The US Dollar Index (DXY) maintains its recent rally, which began on Thursday. The strength of the US dollar is related to higher US Treasury yields. Investors eagerly await the US Federal Reserve’s (Fed) interest rate announcement on Wednesday. The Federal Open Market Committee (FOMC) is largely expected to keep the key federal funds interest rate between 5.25% and 5.5%.
Daily Market Movers: The Australian Dollar falls amid fluctuated equity market.
The ANZ–Roy Morgan e Australian Consumer Confidence Index, which is reported weekly, is at 81.7, up from 82.2 the previous week.
The People’s Bank of China (PBoC) has left the interest rate constant at 3.45%.
Chinese Foreign Minister Wang Yi met with Australian Foreign Affairs Minister Penny Wong. The Chinese stressed their tremendous potential. They emphasized that China-Australia ties are growing well and warned against any pause, diversion, or reversal in this forward momentum.
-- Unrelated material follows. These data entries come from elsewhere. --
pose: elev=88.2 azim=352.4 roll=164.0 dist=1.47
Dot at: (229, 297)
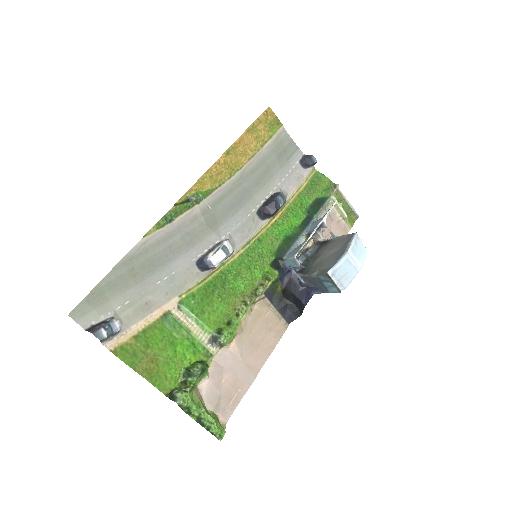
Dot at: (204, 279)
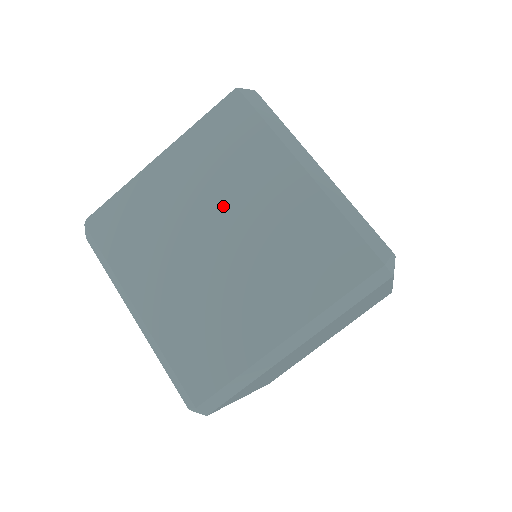
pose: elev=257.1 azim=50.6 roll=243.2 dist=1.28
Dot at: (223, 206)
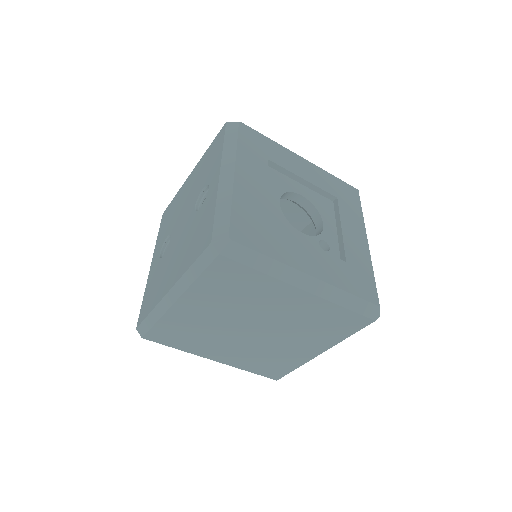
Dot at: (247, 315)
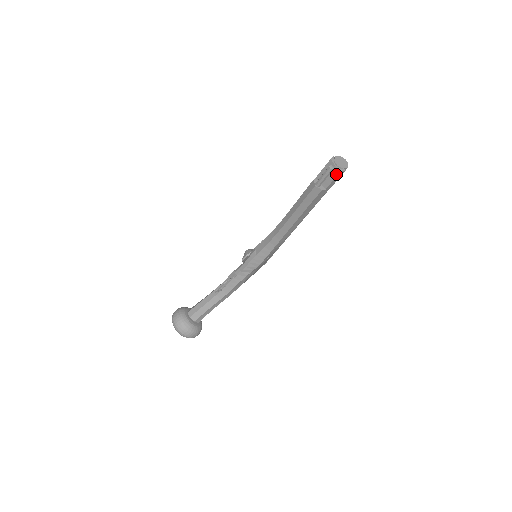
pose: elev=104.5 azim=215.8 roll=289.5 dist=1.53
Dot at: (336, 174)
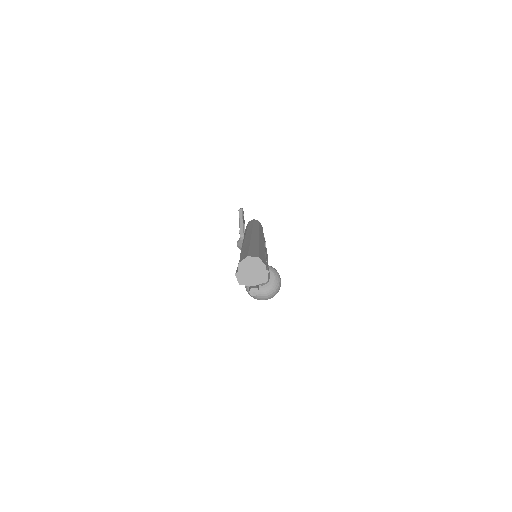
Dot at: (264, 281)
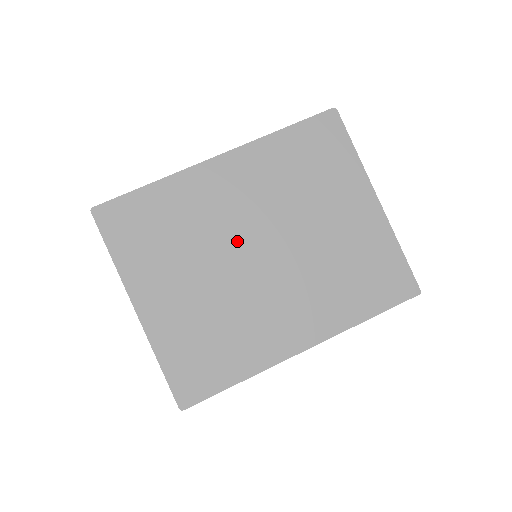
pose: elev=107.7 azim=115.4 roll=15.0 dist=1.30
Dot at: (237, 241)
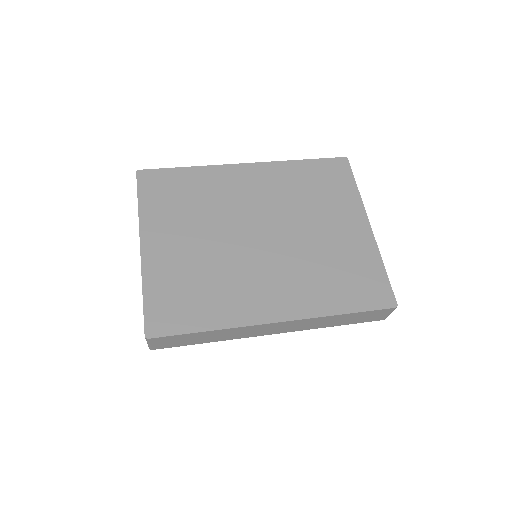
Dot at: (243, 221)
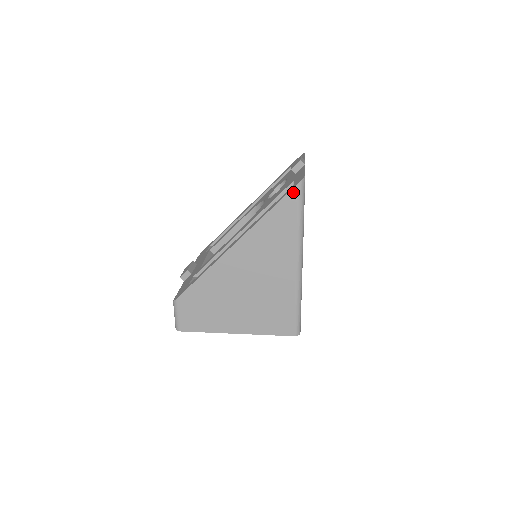
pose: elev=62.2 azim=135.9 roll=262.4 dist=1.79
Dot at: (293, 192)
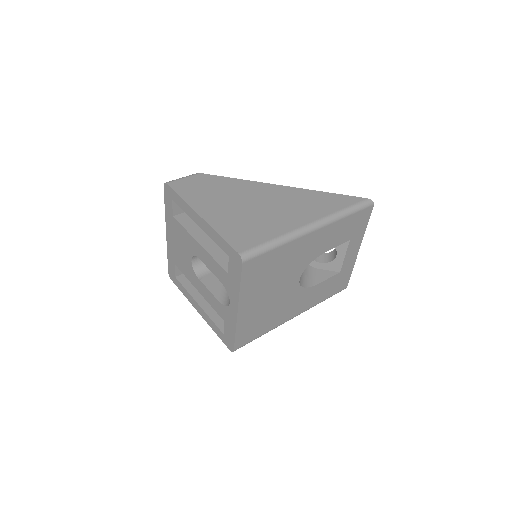
Dot at: (358, 198)
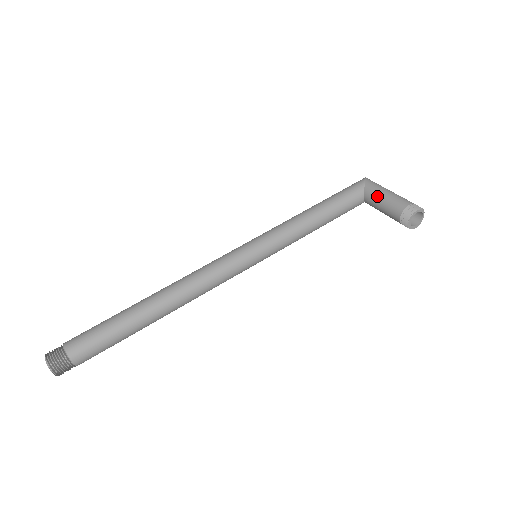
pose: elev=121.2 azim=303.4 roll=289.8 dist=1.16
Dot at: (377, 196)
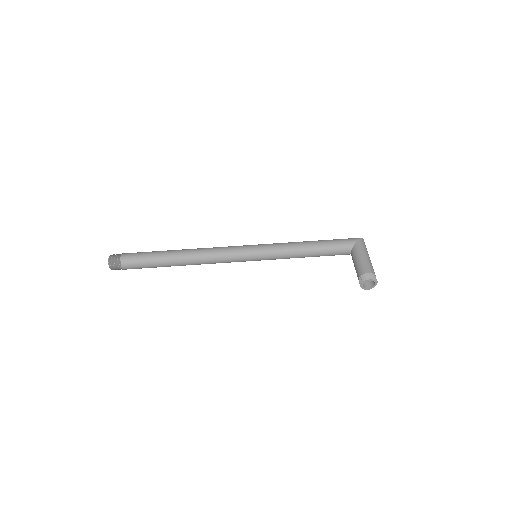
Dot at: (356, 255)
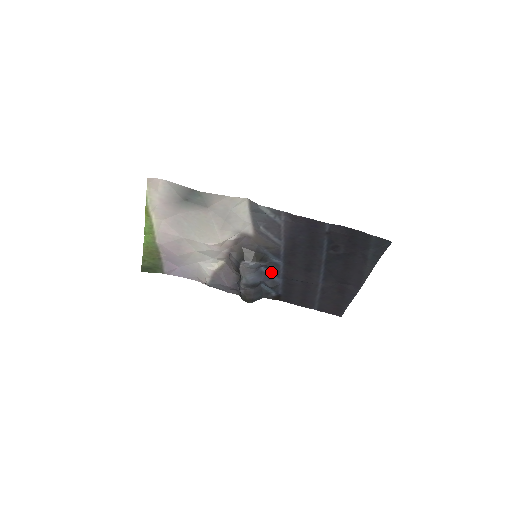
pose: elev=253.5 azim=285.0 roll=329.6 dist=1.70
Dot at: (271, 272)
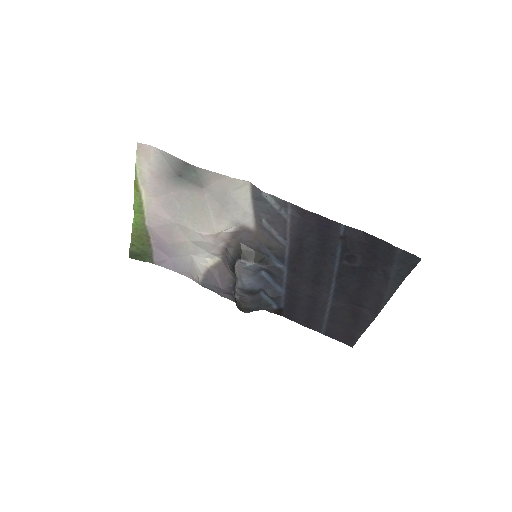
Dot at: (273, 279)
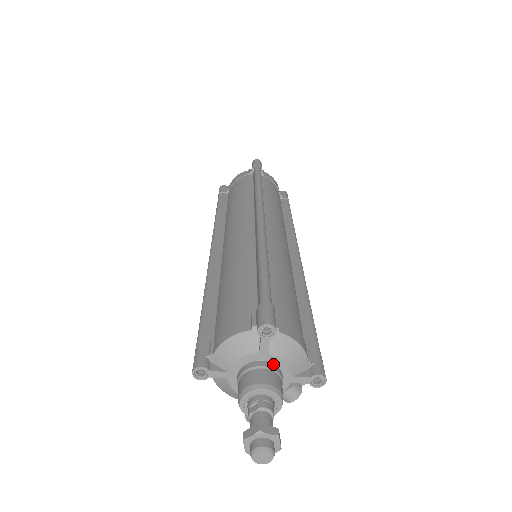
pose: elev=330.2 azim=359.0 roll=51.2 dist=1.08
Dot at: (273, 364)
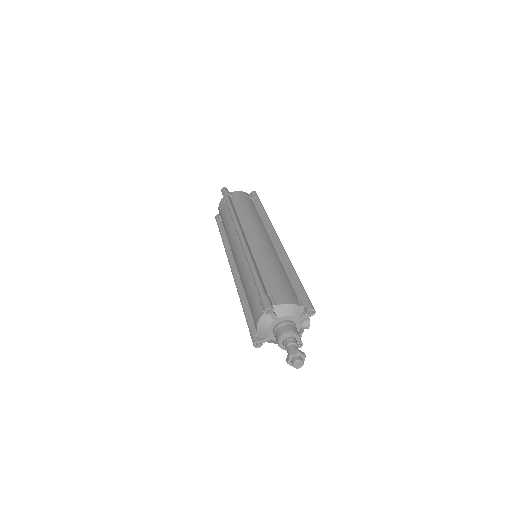
Dot at: (284, 321)
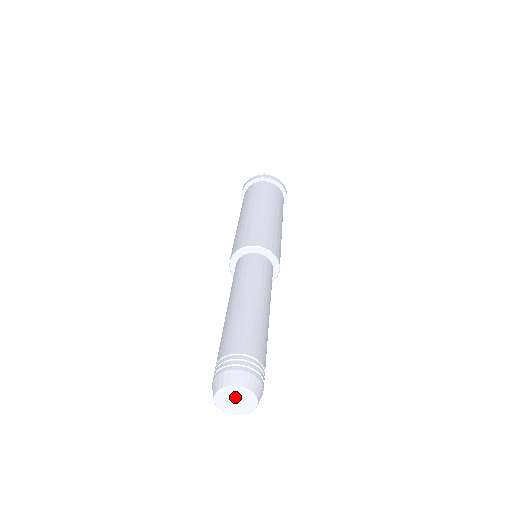
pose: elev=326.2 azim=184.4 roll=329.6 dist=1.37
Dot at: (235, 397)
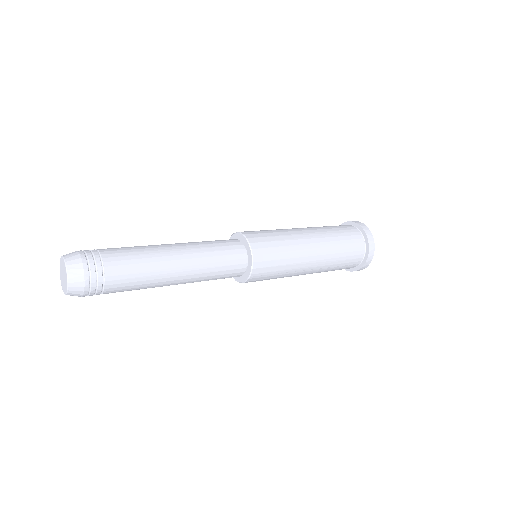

According to the CME FedWatch Tool, the probability of a rate cut in May is 6.3%. The possibility of a rate drop in June and July has grown, to 59.2% and 76.0%, respectively.
US Building Permits (MoM) climbed to 1.518 million in February, compared to the projected 1.495
million and 1.489 million previously.
US housing starts (MoM) increased to 1.521 million from 1.374 million in February, above the market forecast of 1.425 million.
The preliminary US Michigan Consumer Sentiment Index for March fell to 76.5 from 76.9. This fall contrasts with assumptions that it would remain stable.
The Federal Reserve Board of Governors reported that Industrial Production (MoM) increased by 0.1% in February, compared to the projected reading of level 0.0% and a 0.5% fall the prior month.
The US Core Producer Price Index (PPI) increased by 2.0% year on year in February, remaining above the 1.9% predicted. The monthly report showed a growth of 0.3% compared to 0.5% previously, above the projected 0.2% reading.
The US PPI (YoY) climbed by 1.6% in February, exceeding the previous estimates of 1.1% and 1.0%. PPI (MoM) climbed by 0.6%, above market expectations and the preceding gain of 0.3%.